* **Input for this task**:
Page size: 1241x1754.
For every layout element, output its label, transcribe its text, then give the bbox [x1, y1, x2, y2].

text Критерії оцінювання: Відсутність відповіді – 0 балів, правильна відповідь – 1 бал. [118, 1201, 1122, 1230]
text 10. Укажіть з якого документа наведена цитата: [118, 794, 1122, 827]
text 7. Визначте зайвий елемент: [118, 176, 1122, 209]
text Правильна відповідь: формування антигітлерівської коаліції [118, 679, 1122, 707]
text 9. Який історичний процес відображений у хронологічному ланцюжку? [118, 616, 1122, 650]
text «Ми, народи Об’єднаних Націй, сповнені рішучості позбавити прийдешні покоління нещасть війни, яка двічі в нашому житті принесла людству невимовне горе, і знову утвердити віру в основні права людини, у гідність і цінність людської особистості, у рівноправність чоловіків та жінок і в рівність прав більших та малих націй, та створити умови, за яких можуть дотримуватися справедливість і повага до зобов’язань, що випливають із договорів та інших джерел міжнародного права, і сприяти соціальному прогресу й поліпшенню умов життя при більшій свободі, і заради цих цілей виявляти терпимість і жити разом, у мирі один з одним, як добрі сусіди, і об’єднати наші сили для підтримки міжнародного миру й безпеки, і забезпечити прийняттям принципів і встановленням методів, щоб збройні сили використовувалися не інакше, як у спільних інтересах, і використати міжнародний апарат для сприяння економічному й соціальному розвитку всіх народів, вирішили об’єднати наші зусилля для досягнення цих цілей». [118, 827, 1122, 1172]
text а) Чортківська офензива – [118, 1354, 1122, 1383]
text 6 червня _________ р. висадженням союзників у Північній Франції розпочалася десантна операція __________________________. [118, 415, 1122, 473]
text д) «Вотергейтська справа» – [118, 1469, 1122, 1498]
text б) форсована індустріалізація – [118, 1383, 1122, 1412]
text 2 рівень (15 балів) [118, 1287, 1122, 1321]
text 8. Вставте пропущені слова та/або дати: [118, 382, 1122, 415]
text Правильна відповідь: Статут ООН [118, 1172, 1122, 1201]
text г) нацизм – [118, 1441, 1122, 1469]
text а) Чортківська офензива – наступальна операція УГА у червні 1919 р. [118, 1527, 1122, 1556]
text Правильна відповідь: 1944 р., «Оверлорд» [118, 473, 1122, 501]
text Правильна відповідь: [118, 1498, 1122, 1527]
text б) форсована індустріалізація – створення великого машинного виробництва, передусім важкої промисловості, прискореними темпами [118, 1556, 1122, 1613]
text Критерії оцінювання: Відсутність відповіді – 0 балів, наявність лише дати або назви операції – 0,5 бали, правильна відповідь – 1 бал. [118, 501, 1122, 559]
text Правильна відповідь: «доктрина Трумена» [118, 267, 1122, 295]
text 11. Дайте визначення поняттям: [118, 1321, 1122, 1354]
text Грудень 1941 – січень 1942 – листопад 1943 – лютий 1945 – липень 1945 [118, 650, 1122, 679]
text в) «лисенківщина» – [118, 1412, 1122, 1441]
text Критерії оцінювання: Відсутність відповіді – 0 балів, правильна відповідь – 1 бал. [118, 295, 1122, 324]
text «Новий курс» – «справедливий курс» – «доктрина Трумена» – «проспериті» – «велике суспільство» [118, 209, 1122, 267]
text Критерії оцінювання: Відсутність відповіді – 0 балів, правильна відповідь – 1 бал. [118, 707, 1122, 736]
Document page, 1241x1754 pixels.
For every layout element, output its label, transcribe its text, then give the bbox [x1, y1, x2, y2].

* **Written task**: Throughout the data above, copy all lines where the word "оцінювання" is found.

* **Problem solution**:
text Критерії оцінювання: Відсутність відповіді – 0 балів, правильна відповідь – 1 бал. [118, 1201, 1122, 1230]
text Критерії оцінювання: Відсутність відповіді – 0 балів, наявність лише дати або назви операції – 0,5 бали, правильна відповідь – 1 бал. [118, 501, 1122, 559]
text Критерії оцінювання: Відсутність відповіді – 0 балів, правильна відповідь – 1 бал. [118, 295, 1122, 324]
text Критерії оцінювання: Відсутність відповіді – 0 балів, правильна відповідь – 1 бал. [118, 707, 1122, 736]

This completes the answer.